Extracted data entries
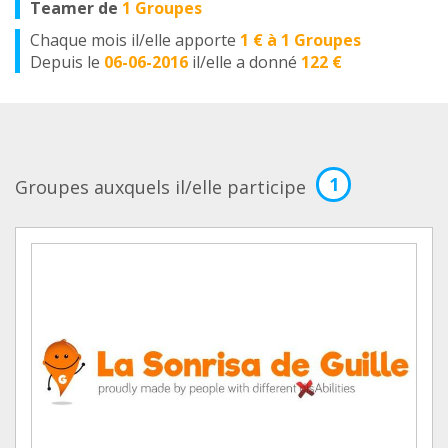
Teamer de
1 Groupes
Chaque mois il/elle apporte
1 € à 1 Groupes
Depuis le
06-06-2016
il/elle a donné
122 €
1
Groupes auxquels il/elle participe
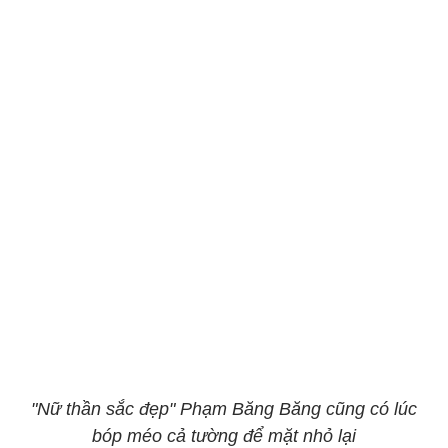
"Nữ thần sắc đẹp" Phạm Băng Băng cũng có lúc
bóp méo cả tường để mặt nhỏ lại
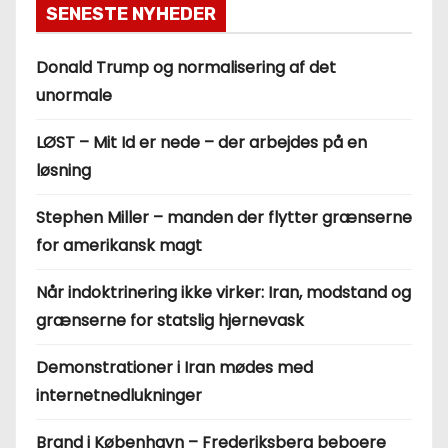
SENESTE NYHEDER
Donald Trump og normalisering af det
unormale
LØST – Mit Id er nede – der arbejdes på en
løsning
Stephen Miller – manden der flytter grænserne
for amerikansk magt
Når indoktrinering ikke virker: Iran, modstand og
grænserne for statslig hjernevask
Demonstrationer i Iran mødes med
internetnedlukninger
Brand i København – Frederiksberg beboere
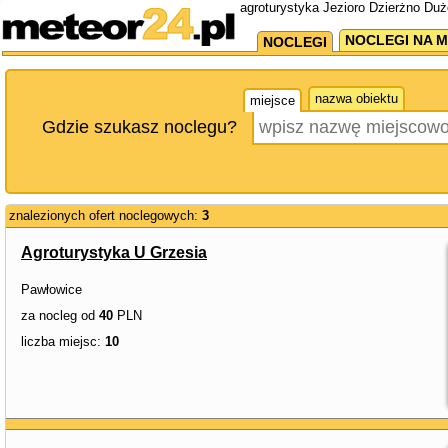
agroturystyka Jezioro Dzierżno Duż
NOCLEGI NA M
NOCLEGI
nazwa obiektu
miejsce
Gdzie szukasz noclegu?
znalezionych ofert noclegowych:
3
Agroturystyka U Grzesia
Pawłowice
za nocleg od
40
PLN
liczba miejsc:
10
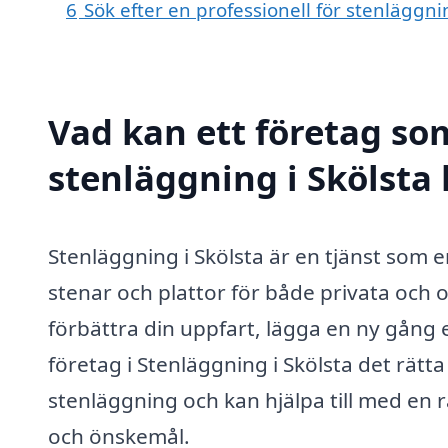
6
Sök efter en professionell för stenläggni
Vad kan ett företag som
stenläggning i Skölsta 
Stenläggning i Skölsta är en tjänst som er
stenar och plattor för både privata och
förbättra din uppfart, lägga en ny gång e
företag i Stenläggning i Skölsta det rätt
stenläggning och kan hjälpa till med en 
och önskemål.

● Work to complete
Above are the records. Copy only the lines from the one with "Brand i København – Frederiksberg beboere" through the one with "förbättra din uppfart, lägga en ny gång e", exactly, with no pictures.

● Exercise output
Brand i København – Frederiksberg beboere
agroturystyka Jezioro Dzierżno Duż
NOCLEGI NA M
NOCLEGI
nazwa obiektu
miejsce
Gdzie szukasz noclegu?
znalezionych ofert noclegowych:
3
Agroturystyka U Grzesia
Pawłowice
za nocleg od
40
PLN
liczba miejsc:
10
6
Sök efter en professionell för stenläggni
Vad kan ett företag som
stenläggning i Skölsta 
Stenläggning i Skölsta är en tjänst som er
stenar och plattor för både privata och
förbättra din uppfart, lägga en ny gång e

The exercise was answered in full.